すっきりしない話

 私たちは意を決して屋敷の門を開いた。門から金属同士が擦れる音がする。音で気がついたのか、中から何人もの人が出てきた。その内の代表らしき男が先頭に立って道を塞ぐ。

「勝手に入られては困ります! 今すぐお引き取り願います」

 すぐにアンソニーが私たちの前へと出る。

「ミーガンに会わせてほしい」

「ミーガン、という方はこの屋敷におりません」

 アンソニーは剣を抜いて剣先を男に突きつけた。

「いいから会わせろ。さもなくば、お前たちを斬る」


 男は途端に狼狽える。

「わ、わかった! そこで待っていろ、今すぐ呼んでくるから!」

「ここで待てるか! 案内しろ、いいな」

「ひ、ひぃ……」

 男とその取り巻きたちはあっさりと引き下がった。彼らについて行く。

 その道中でアルはアンソニーに向かって小さな声で言った。

「少し脅し過ぎなのではないか? 私もヒヤヒヤしたぞ」

「すみません……、つい」

 アンソニーはアルに対して申し訳なさそうにしていた。やはり彼も根は優しいのかもしれない。私は、あの程度の大声なら大丈夫な方である。


 屋敷の中を案内され、着いた部屋には一人の女性が居た。その女性は髪型が違えどアンソニーの写真に写っている女性と同じ顔をしている。彼女は私たちに一瞥すると窓の方に顔を向けた。

「あら、バレちゃったみたいね」

「これまでだ、ミーガン。いや、あなたの名はミーガンではないのか」

「そうね。私の名はミーガンではないわね」

「そこの男たちと一緒に来てもらおうか」

 ミーガンと呼ばれたその女性は、ため息を一つ吐いた。それからこちらの方を向いた。

「横にいるのは王子とお妃様のようね。どうしてここに」

 私は真っ直ぐ彼女の目を見た。

「私の、友人があなたの仲間に傷つけられたからです」

 すると、彼女は大きな声で笑った。


「あはは、あはは、そうだったのね! ああ、なんかとんでもないことしちゃったみたいね」

 私は彼女に何も言い返せなくなった。

「私たちを捕まえても、私たちの遊びはきっとまだ続くわよ。だってまだまだ仲間はいるもの」

 私はこれを聞いた瞬間怖気がした。私とアルはとてつもなく大きな闇に立ち向かっているのかもしれない。私は少しだけ後退りした。

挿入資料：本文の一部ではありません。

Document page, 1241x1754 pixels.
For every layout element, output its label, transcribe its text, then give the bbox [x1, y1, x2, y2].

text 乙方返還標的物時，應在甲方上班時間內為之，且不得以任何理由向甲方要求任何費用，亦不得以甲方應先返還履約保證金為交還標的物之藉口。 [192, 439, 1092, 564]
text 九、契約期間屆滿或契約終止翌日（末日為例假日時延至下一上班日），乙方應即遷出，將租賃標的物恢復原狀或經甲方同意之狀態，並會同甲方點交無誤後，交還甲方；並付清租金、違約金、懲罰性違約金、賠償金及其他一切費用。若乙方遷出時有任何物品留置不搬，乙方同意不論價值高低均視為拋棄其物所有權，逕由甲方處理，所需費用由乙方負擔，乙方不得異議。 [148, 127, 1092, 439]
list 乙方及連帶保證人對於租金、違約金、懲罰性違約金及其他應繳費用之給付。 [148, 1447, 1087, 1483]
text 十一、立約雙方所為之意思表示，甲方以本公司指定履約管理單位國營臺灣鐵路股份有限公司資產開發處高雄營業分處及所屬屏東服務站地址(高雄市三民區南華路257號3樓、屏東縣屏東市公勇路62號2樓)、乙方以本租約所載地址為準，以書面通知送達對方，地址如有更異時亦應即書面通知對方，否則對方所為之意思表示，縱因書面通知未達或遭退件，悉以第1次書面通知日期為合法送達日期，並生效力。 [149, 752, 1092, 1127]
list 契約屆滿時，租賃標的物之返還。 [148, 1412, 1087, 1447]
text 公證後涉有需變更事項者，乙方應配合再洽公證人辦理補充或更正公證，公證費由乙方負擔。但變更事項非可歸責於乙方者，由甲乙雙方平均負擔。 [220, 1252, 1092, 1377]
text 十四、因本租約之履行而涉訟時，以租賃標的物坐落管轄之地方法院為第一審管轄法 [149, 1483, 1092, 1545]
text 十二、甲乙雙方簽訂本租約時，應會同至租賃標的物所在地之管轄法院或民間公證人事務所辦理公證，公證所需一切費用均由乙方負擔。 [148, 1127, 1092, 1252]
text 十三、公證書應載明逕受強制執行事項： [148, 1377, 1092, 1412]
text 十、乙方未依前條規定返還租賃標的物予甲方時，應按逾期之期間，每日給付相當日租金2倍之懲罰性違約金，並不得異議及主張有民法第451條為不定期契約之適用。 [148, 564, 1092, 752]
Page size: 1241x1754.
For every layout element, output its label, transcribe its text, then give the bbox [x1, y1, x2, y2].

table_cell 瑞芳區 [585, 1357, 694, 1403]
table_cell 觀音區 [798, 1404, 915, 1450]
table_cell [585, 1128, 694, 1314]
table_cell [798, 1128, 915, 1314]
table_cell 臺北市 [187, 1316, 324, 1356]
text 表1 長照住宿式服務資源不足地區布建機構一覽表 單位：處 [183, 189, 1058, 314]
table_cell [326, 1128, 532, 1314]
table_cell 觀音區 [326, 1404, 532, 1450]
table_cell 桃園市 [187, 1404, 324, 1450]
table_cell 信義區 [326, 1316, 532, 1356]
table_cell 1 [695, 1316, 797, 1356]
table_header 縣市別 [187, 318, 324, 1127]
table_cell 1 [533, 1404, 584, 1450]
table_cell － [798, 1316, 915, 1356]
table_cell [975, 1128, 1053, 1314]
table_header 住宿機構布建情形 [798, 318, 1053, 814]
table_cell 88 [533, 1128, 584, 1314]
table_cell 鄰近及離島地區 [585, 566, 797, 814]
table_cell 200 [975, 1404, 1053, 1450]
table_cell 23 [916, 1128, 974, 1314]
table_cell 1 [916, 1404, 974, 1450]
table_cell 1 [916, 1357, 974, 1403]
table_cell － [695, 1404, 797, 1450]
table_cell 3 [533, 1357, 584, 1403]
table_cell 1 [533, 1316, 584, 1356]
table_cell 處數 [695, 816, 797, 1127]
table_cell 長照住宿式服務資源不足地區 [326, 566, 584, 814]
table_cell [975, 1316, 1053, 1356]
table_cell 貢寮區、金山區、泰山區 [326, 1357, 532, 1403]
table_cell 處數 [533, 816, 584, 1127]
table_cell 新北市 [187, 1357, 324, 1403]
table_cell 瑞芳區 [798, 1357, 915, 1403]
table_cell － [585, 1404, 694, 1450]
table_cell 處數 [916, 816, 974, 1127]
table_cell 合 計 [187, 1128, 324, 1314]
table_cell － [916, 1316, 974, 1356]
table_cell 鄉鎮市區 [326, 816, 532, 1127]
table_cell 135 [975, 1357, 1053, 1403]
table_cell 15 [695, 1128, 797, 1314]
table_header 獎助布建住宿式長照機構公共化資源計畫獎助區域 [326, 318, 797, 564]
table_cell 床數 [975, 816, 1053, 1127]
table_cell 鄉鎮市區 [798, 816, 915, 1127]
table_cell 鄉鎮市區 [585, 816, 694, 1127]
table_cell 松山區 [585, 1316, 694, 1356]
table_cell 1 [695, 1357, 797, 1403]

 それから彼女とその取り巻きたちは何の抵抗もすることなく、捕まっていった。その後、彼女ら一人一人にあれこれ話を聞いたが、やはりマチルダを騙したロナルドらしき男はいなかった。しかも彼女らは全員、一連の詐欺グループの中では下っ端であり、組織の上層部のことはあまり詳しくないという。


 あまりにもすっきりしない話である。